What does it mean to "fit a regression function" and then use it to update other functions? Referring to the algorithm on page 11 in this paper on boosting algorithms, I really don't understand step 2, (ii) and (iii).
What does this mean: 

(ii) Fit the regression function $g_j^h (x)$ by weighted least-squares of
  the working response $z_{ij}$ to $x_i$ with weights $w_{ij}$ on the training
  data.
(iii) Set $g_j(x) \leftarrow g_j(x) + g_j^h (x)$

For convenience, I'm pasting the algorithm here:

I do understand the theory and general concept of least squares regression. I understand we have data whose graph doesn't have a clear line or curve formula, and so we try to come up with a function that'll help us predict a response given an input.
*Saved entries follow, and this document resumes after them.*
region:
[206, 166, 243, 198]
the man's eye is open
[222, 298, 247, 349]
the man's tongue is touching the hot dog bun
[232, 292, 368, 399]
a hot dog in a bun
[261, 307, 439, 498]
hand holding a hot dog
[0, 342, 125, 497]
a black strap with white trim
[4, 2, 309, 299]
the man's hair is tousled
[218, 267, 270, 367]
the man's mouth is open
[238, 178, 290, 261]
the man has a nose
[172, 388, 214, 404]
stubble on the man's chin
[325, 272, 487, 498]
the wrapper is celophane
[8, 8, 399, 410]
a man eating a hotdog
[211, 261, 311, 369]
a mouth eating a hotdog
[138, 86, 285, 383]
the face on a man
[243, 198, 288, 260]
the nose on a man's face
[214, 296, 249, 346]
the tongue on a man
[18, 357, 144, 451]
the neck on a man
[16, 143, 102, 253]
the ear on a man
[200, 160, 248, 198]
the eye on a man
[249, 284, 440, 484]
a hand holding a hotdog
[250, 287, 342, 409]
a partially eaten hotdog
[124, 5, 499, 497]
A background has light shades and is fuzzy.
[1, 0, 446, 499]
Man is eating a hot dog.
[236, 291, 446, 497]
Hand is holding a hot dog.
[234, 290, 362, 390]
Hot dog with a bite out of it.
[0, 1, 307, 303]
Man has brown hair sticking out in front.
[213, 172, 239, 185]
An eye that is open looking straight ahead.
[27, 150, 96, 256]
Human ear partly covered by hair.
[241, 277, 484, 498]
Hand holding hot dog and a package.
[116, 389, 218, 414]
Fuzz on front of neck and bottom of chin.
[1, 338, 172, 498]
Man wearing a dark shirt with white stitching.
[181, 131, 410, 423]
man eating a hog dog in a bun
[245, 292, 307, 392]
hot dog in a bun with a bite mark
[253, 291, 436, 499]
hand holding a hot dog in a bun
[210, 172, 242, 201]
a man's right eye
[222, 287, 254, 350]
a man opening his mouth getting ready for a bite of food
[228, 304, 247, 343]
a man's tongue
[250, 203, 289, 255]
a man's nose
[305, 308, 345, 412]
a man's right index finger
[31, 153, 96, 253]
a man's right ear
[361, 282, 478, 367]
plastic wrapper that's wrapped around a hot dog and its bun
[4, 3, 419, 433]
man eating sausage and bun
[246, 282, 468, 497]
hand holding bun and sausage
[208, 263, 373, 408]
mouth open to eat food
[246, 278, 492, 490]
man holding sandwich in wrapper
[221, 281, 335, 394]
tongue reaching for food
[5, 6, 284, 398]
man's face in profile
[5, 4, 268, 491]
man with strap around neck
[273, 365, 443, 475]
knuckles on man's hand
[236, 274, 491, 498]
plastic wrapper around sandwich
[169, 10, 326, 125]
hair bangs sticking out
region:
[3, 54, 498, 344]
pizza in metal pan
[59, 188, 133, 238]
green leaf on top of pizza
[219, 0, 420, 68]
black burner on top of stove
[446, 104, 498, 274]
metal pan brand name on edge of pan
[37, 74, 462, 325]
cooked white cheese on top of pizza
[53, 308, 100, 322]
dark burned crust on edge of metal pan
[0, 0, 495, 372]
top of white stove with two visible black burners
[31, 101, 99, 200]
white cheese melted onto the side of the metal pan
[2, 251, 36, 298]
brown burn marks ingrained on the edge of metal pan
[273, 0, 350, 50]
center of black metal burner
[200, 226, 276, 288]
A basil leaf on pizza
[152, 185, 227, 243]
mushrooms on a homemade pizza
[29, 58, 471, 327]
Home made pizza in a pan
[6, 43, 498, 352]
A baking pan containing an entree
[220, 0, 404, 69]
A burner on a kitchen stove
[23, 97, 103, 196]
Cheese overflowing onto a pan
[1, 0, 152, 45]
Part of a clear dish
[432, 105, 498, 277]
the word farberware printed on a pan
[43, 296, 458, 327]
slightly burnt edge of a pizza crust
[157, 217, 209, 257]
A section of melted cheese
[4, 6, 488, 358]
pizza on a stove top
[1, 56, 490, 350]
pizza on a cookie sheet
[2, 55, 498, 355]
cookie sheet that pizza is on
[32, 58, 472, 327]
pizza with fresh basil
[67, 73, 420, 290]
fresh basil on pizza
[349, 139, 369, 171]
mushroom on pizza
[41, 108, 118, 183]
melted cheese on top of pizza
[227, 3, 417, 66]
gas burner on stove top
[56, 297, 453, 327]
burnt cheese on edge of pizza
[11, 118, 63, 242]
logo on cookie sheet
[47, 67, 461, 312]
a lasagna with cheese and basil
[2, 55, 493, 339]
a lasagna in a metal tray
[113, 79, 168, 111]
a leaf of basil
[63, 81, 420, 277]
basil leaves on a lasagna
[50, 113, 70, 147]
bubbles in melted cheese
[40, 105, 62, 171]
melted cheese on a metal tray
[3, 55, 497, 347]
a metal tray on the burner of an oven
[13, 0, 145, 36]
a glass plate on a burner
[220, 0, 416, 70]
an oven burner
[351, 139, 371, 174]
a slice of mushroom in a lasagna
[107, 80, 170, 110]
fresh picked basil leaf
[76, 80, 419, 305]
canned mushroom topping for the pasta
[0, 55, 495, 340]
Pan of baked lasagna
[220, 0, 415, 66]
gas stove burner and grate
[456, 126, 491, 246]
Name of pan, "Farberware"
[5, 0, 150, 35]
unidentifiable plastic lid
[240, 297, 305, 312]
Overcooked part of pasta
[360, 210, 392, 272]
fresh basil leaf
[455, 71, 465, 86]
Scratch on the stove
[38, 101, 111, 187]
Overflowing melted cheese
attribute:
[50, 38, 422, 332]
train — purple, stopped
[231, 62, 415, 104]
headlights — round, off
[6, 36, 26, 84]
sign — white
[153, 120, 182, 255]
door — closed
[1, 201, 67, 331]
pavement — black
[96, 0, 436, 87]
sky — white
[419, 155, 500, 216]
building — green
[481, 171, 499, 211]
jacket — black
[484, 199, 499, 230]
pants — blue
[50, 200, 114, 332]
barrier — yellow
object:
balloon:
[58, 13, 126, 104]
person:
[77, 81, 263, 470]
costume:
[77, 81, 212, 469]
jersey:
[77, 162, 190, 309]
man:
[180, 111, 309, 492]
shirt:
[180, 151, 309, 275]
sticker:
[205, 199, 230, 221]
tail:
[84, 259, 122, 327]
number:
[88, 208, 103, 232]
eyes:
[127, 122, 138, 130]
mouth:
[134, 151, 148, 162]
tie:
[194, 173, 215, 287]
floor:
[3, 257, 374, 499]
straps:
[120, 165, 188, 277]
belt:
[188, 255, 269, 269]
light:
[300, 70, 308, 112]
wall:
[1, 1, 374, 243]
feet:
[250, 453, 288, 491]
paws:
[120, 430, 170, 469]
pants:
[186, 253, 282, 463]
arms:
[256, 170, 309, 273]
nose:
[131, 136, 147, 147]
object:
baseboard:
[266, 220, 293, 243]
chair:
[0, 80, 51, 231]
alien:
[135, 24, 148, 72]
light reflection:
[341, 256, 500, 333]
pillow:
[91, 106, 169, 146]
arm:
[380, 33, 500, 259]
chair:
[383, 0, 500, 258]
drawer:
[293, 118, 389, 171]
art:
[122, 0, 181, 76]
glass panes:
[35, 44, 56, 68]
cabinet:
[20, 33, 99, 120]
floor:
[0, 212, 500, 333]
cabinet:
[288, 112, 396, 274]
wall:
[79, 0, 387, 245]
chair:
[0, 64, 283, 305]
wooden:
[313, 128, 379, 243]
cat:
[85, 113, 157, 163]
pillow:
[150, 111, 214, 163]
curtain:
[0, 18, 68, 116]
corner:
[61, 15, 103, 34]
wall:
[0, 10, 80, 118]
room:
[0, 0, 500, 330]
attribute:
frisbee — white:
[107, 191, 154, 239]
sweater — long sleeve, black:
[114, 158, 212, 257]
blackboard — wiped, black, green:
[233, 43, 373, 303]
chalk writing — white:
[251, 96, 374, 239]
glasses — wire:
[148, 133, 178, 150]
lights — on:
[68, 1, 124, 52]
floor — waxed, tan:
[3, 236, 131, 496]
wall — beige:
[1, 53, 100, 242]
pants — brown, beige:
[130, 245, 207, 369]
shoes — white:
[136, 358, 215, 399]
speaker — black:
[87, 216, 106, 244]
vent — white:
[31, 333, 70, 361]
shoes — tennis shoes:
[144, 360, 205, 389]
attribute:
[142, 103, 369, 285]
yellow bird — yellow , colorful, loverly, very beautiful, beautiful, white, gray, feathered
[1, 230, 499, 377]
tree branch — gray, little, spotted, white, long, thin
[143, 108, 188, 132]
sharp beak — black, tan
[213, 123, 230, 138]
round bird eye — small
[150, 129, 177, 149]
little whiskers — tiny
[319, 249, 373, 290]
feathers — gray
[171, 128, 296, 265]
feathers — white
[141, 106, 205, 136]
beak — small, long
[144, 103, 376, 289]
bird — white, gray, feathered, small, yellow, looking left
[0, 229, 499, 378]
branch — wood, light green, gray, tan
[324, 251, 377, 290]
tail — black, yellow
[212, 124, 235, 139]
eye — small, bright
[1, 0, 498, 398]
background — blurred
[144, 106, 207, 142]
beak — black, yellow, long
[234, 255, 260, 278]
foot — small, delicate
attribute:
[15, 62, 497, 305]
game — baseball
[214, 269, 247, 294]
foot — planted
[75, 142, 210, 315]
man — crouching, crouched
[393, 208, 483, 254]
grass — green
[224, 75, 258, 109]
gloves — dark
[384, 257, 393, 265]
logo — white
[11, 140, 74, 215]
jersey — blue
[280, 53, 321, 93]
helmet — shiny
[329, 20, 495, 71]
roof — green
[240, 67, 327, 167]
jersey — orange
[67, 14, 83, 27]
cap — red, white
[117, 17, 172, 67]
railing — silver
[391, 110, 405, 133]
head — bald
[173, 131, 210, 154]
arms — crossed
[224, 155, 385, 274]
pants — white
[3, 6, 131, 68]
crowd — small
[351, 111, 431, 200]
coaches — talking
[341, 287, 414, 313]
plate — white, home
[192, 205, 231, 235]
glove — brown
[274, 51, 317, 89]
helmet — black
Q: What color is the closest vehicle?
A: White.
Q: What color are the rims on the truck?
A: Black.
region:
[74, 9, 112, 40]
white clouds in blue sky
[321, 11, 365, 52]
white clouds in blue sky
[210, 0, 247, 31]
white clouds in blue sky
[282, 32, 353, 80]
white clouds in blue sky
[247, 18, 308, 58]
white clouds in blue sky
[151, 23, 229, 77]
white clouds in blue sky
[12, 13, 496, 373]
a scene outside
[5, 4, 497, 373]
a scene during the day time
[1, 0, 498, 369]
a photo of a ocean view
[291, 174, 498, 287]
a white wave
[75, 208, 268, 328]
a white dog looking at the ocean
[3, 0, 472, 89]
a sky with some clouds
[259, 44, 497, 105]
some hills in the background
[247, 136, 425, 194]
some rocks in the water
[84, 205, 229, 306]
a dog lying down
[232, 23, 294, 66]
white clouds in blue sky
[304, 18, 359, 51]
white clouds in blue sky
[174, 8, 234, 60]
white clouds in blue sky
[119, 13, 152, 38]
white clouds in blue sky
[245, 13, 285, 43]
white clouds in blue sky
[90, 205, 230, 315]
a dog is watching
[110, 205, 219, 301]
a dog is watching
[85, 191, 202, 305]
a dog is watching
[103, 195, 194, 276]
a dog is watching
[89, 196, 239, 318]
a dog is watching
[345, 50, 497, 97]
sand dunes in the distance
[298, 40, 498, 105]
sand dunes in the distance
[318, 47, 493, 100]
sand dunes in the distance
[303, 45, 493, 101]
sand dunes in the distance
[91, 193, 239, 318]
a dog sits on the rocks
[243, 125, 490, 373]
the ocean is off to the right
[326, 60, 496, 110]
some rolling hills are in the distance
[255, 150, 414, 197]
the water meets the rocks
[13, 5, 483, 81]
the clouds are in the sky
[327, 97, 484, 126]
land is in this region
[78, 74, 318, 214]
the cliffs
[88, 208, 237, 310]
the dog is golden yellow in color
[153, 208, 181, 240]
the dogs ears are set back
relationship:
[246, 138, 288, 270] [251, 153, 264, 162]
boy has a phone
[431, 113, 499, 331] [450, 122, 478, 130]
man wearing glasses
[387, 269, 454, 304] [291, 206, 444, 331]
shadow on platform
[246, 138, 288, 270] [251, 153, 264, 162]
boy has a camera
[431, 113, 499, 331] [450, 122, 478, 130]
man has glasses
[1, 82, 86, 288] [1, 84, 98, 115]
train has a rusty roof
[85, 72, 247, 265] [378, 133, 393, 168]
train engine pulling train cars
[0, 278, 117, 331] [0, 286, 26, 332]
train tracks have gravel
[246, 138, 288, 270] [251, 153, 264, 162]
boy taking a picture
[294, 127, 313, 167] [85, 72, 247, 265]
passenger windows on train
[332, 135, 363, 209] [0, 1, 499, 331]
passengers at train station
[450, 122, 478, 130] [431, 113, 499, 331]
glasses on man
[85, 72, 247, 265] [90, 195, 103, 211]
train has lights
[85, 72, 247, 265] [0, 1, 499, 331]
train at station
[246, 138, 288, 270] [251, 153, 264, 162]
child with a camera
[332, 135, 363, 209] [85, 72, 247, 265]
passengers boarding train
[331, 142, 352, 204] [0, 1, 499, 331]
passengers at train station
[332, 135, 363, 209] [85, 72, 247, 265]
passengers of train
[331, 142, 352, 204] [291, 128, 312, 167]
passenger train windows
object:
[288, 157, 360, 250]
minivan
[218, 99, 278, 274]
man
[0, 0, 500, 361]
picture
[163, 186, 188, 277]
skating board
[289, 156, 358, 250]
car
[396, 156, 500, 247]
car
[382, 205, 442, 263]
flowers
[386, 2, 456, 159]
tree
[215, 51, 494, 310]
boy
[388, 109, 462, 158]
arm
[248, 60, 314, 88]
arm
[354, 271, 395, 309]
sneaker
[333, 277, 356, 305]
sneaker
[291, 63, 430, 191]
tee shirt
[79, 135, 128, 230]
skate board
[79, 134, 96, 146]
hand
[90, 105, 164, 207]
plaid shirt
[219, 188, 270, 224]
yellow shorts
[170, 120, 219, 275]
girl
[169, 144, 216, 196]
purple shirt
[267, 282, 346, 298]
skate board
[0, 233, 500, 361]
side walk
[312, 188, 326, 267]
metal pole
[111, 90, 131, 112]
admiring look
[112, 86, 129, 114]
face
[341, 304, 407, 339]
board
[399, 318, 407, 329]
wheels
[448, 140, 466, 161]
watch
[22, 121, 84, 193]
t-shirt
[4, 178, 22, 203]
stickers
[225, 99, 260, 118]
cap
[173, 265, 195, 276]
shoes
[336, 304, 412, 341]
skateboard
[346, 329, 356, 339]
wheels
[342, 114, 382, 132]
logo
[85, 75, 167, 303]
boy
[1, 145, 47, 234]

Using "least-squares" means coming up with a formula whose parameters are such that the square of the errors of the prediction is minimized. 
But once this regression function is "fitted" to data, how is it "added" to other functions like itself?
I'm having a hard time understanding the application of the above quoted statement. Not just in this algorithm, but in others, wherever they mention "fitting" a regression function and then using that function with others. At best I understand using regression functions to actually predict values as output. But how do we use them to predict/generate more functions?
Could someone please explain this simply, maybe using arrays of data or something?
 A: You have to notice that you not use in this algorithm the "least-squares", but "weighted least squares". See Wikipedia page dedicated to this matter. 
The main distinction is that instead of the usual:
$$LSE(y, \hat{y}) = E[(y - \hat{y})^2] = E[(y-\hat{f}(x, \beta))^2]$$
you have an additional factor
$$WLSE(y, \hat{y}) = E[(y - w\hat{y})^2] = E[(y-w \hat{f}(x,\beta))^2]$$
where $w$ comes from weights. In the standard weighted least squares, weights have some properties, to be able to get a BLUE estimator. In your case the weights are the current weights computed at step $(i)$.
Now you have also to note that at step $(b)$ the predictor for the current step $g_j(x)$ is altered by adding previously fitted predictors. Note that the formula from the $(b)$ step can be decomposed as a linear combination of other functions. Which means it has the form:
$$g(x) = \beta_0 + \beta_1f_1(x) + \beta_2f_2(x) .. + \beta_pf_p(x)$$
where $\beta_i$ are constant factors, and $f_i$are functions of input variables.
Thus, in the end, the final computed $g_j(x)$ will be a linear combination of the fitted function at step $j$ and all other previously fitted predictors.  
This qualifies the final $g_j(x)$ to be an additive model since an generalized additive model is a linear combination of other predictors.